*Page excerpt:*
----

2. Improve resiliency
2.1 Use Amazon EMR multimaster
You can now provision three master nodes. Launching a cluster with three master nodes is supported only by Amazon EMR version 5.23.0 and later. The master node is no longer a single point of failure. If one of the master nodes fails, the cluster uses the other two master nodes and runs without interruption. In the meantime, Amazon EMR automatically replaces the failed master node with a new one that is provisioned with the same configuration and bootstrap actions. This has to be balanced with the cost consideration of running three master nodes instead of one and may be a requirement in critical business workloads.

----

*Provided material:*
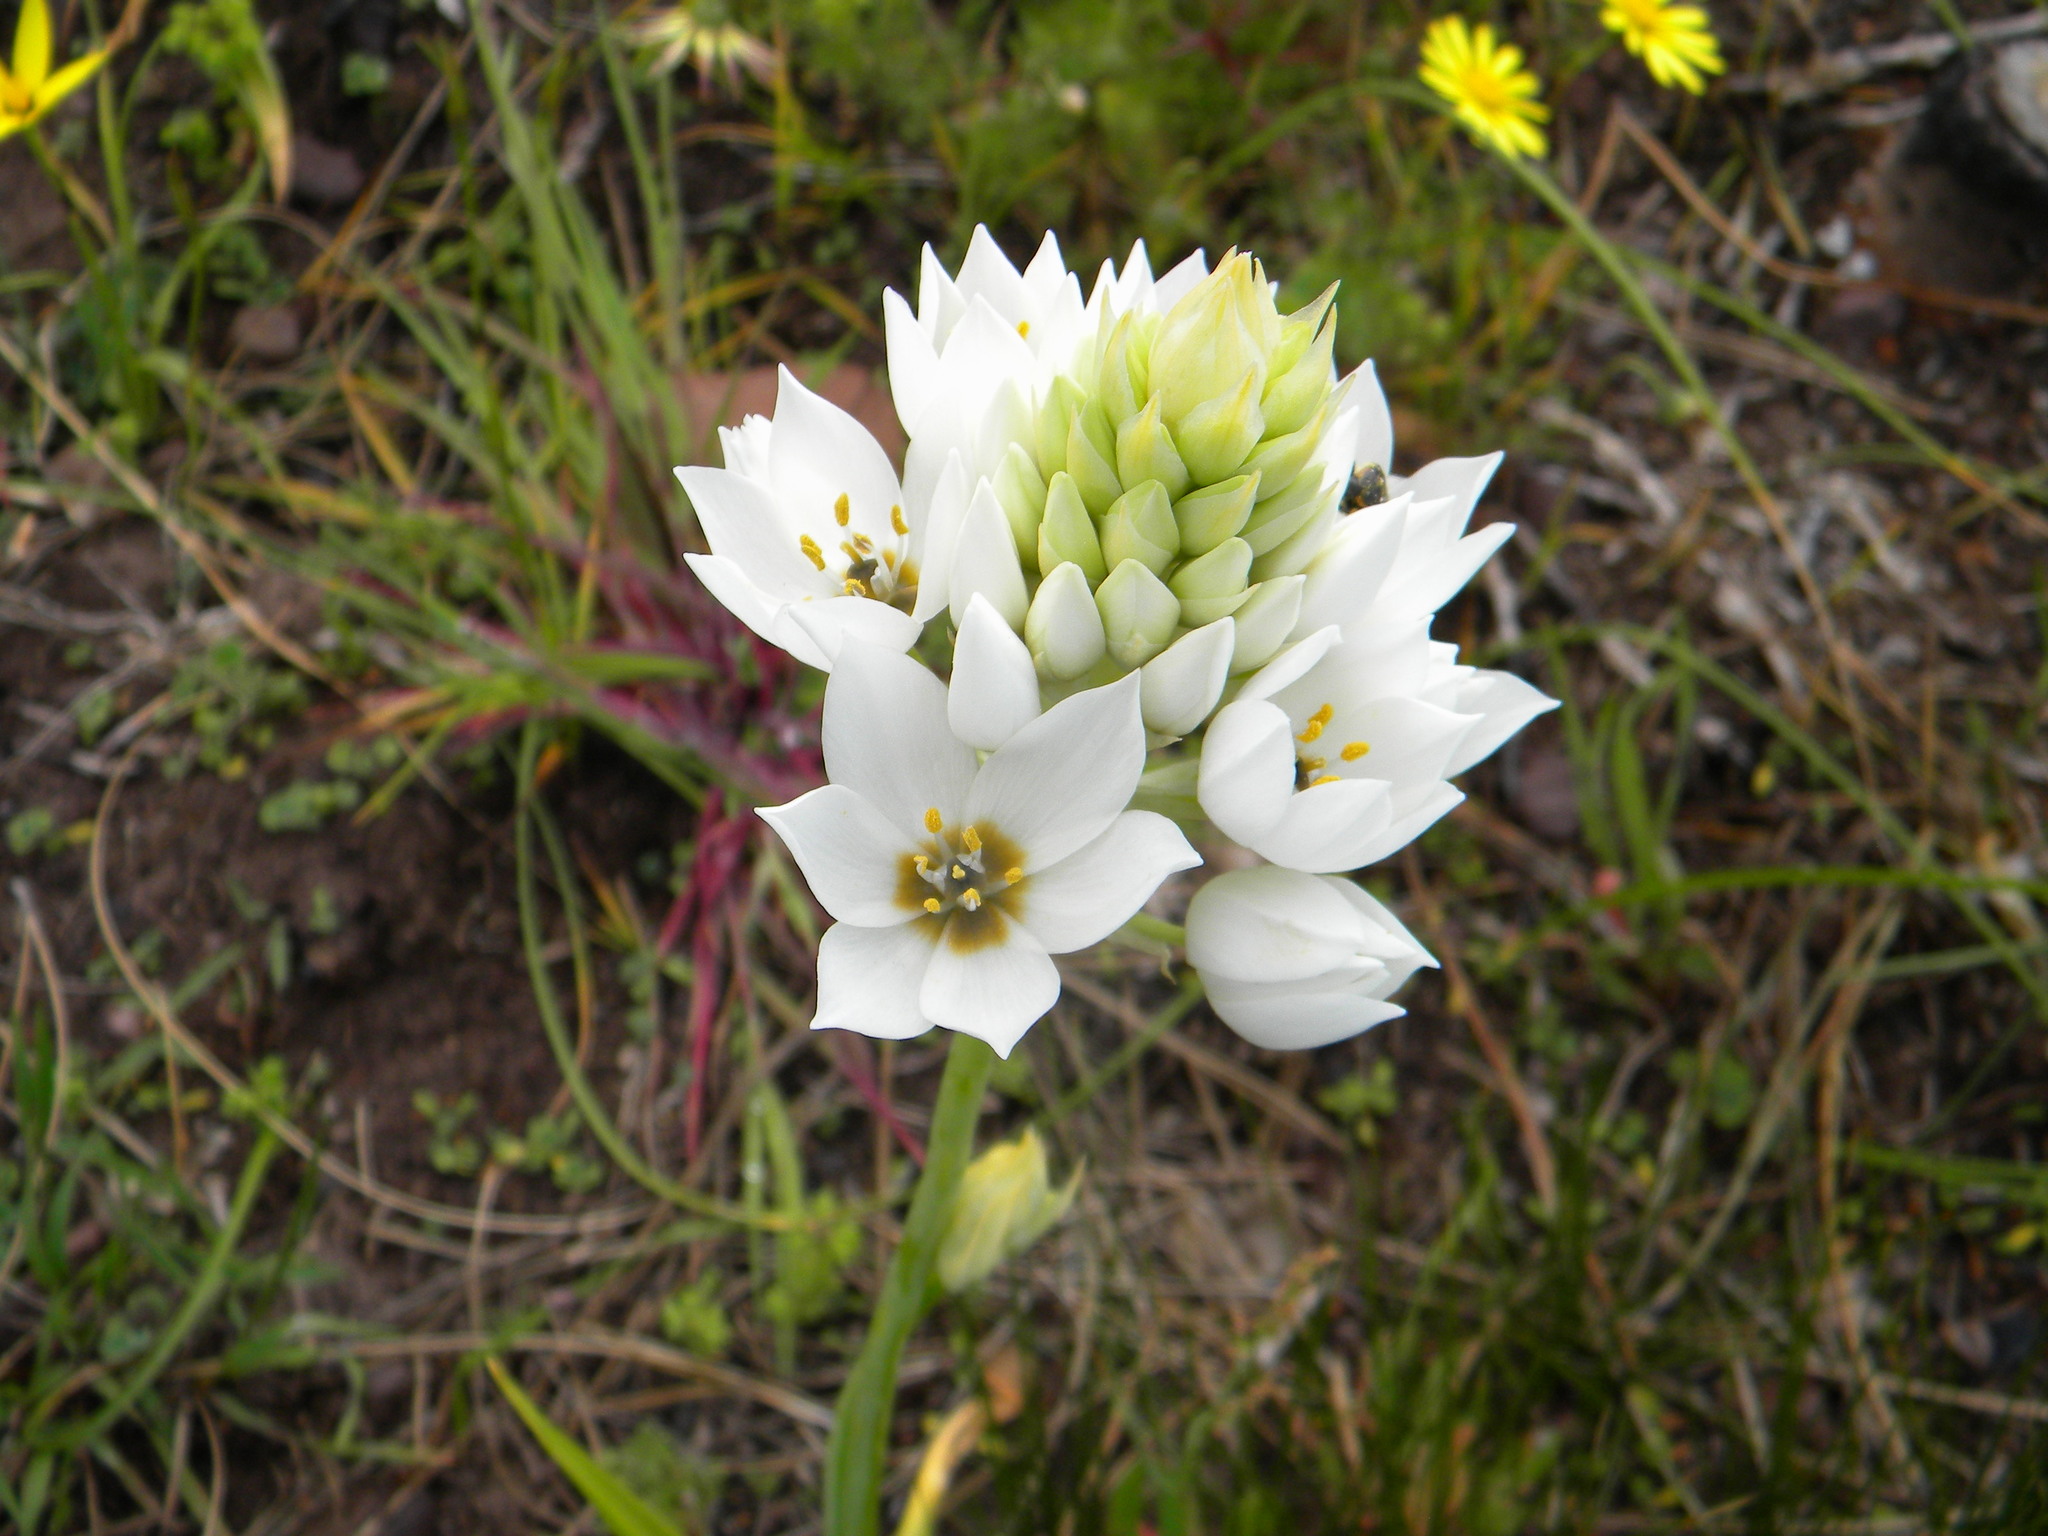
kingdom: Plantae
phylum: Tracheophyta
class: Liliopsida
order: Asparagales
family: Asparagaceae
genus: Ornithogalum
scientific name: Ornithogalum thyrsoides
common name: Chincherinchee
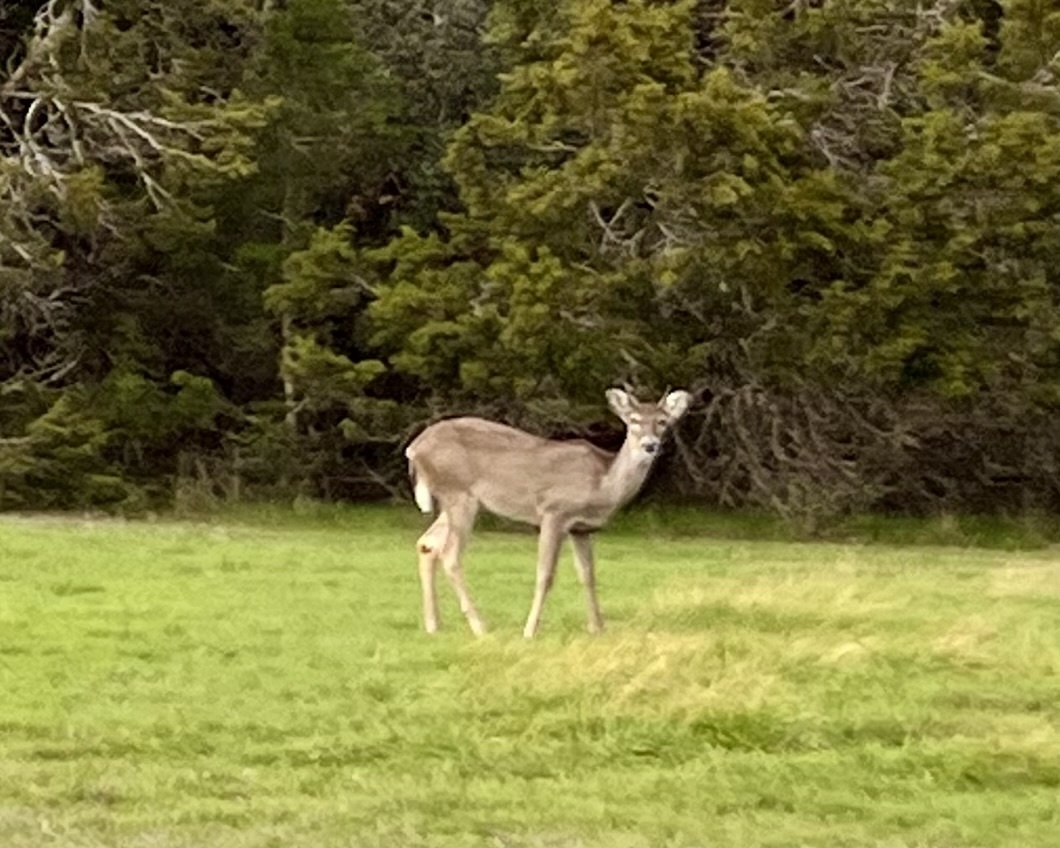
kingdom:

----

*Required task 1:* Can you retype the EMR multimaster passage, starting at "2. Improve resiliency" and ending at "critical business workloads."?
*Required task 2:* What does the EMR multimaster passage say, in two sentences?

*Output 1:*
2. Improve resiliency
2.1 Use Amazon EMR multimaster
You can now provision three master nodes. Launching a cluster with three master nodes is supported only by Amazon EMR version 5.23.0 and later. The master node is no longer a single point of failure. If one of the master nodes fails, the cluster uses the other two master nodes and runs without interruption. In the meantime, Amazon EMR automatically replaces the failed master node with a new one that is provisioned with the same configuration and bootstrap actions. This has to be balanced with the cost consideration of running three master nodes instead of one and may be a requirement in critical business workloads.

*Output 2:* Amazon EMR version 5.23.0 and later can launch a cluster with three master nodes, so the master node is no longer a single point of failure: if one fails, the cluster runs without interruption on the other two while EMR automatically replaces the failed node with one that has the same configuration and bootstrap actions. This has to be balanced against the cost of running three master nodes instead of one, though it may be a requirement in critical business workloads.